Tutti costoro sono riformisti, non moderati. Semmai è la Dc che in questa città non ha messo davvero radici. È stata al governo, ma non ha mai espresso un sindaco. E anche il Pci a Milano è stato riformista. Anzi, ha dato vita a uno dei più importanti laboratori riformisti che si siano avuti in Italia, dimostrando di saper governare in modo pragmatico una grande città. Perché questo è il punto: se c’è un aspetto che distingue Milano, questo è il pragmatismo. Milano premia l’intraprendenza di chi sa fare. Se ne infischia delle ideologie. Per questo è immune dalla retorica del moderatismo: perché anche il moderatismo è un’ideologia, e una delle più insopportabili. Perché il moderatismo, democristiano o postdemocristiano, vive di trattative inconcludenti, di clientele, di nomine premio, di occupazione delle cariche. L’esatto opposto della politica concreta e fattiva amata da Milano.
Di più. Milano non ha mai avuto paura dei movimenti di rottura, di destra e di sinistra. Qui è nata la scapigliatura, è nato il futurismo, è nato persino il fascismo che, in origine, poteva essere visto appunto come un movimento anti ideologico. Negli anni Settanta del secolo scorso, Milano ha fatto da teatro anche ad altri due radicalismi: quello della sinistra extraparlamentare e quello ciellino. Sembra una contraddizione. Ma, al di là delle parole d’ordine, il primo esprimeva nel capoluogo lombardo una visione libertaria della vita consociata che era perfettamente in sintonia con il sentire di larghe fasce della popolazione milanese, colta e popolare. E il secondo, il movimento ciellino, coniugava il radicalismo religioso con un’intraprendenza culturale ed economica tutta meneghina.

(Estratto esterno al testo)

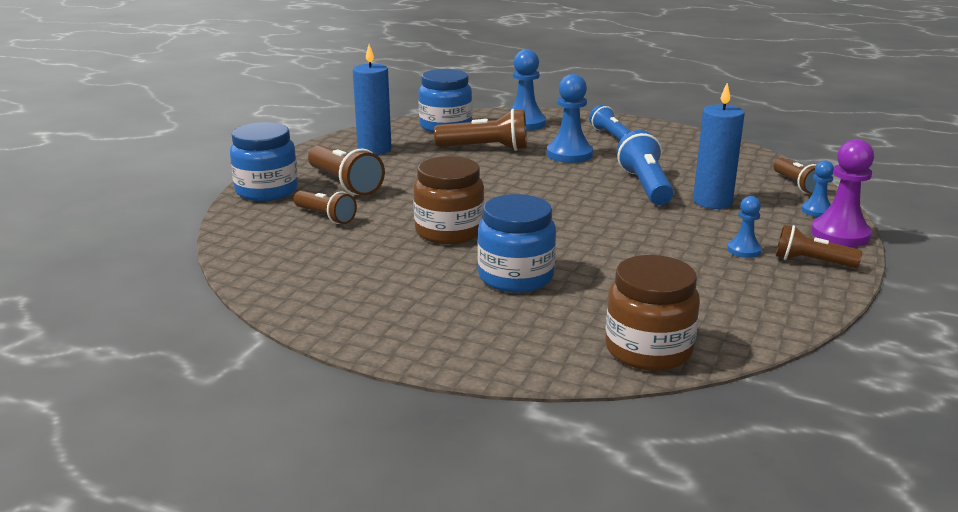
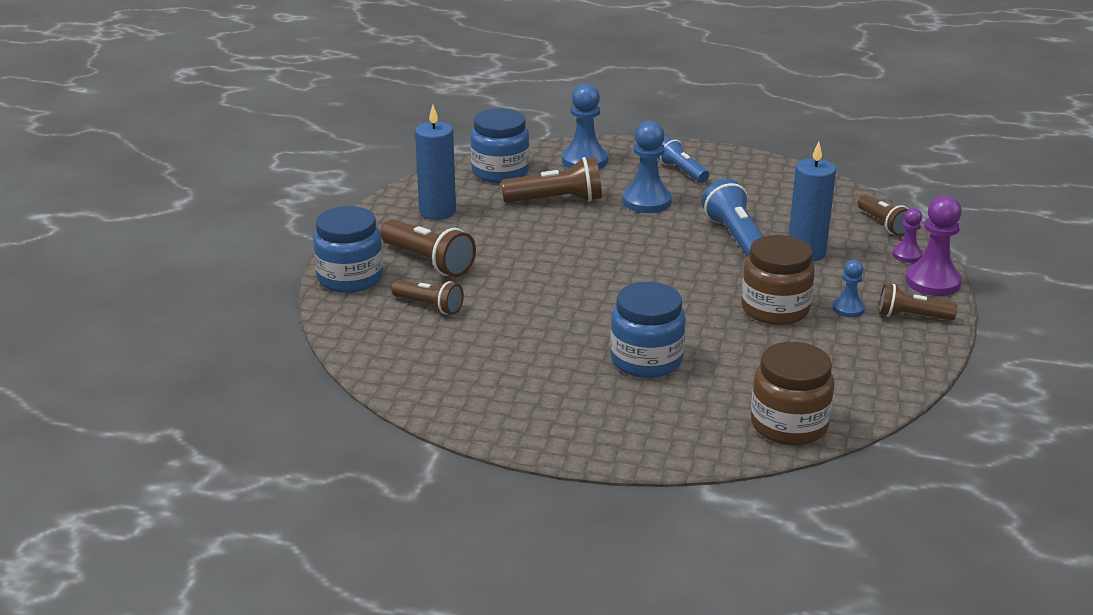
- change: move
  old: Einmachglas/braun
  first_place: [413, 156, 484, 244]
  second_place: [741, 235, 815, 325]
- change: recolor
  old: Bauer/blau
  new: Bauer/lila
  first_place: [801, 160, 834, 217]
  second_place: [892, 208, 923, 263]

Anche la Lega di Formentini, per un certo tempo, a Milano ha avuto presa non perché moderata, bensì perché prometteva di tagliare di netto – cioè in modo radicale – con lo snervante tiramolla della politica di palazzo Chigi. E, a una parte dei milanesi, persino Berlusconi, nel 1994, piaceva perché vi vedeva l’uomo pragmatico che disponeva della forza e dell’audacia necessarie per mandare a quel paese i politici della vecchia guardia e sostituire la politica delle ciance con la politica del fare. Un’illusione, certo. Un’illusione che abbiamo pagato a caro prezzo. Ma il sentimento degli elettori era sincero.
Sta di fatto che quella Lega e quel Berlusconi non esistono più, neppure nell’immaginario dell’elettorato milanese. Potranno pure prendere ancora tanti voti. Ma non rappresentano più da tempo né la novità né il pragmatismo ambrosiano. I dubbi espressi in questa città nei confronti dell’amministrazione Moratti e del governo Berlusconi non hanno nulla di ideologico. L’insoddisfazione è dettata soltanto dal confronto tra le speranze di rinnovamento sinceramente nutrite e le poche cose realizzate in questi anni.

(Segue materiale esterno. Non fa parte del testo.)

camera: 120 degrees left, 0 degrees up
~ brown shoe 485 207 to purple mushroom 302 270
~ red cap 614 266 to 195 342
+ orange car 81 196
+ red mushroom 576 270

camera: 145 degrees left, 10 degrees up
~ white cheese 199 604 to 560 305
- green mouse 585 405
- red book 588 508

Quanto a Giuliano Pisapia, non è certo un politico bravo a parlare. E tanto meno un trascinatore di folle. Anzi. Quando lo ascolti, ti trasmette una sensazione di basso profilo. Ma questo, per Milano, non è un difetto di sostanza. Si può essere oratori impacciati e bravi amministratori. Sapremo domani sera se ha saputo convincere o no. Quel che è certo è che questa città non ha nessuna preclusione nei confronti di chi viene da sinistra. L’importante è che sappia fare.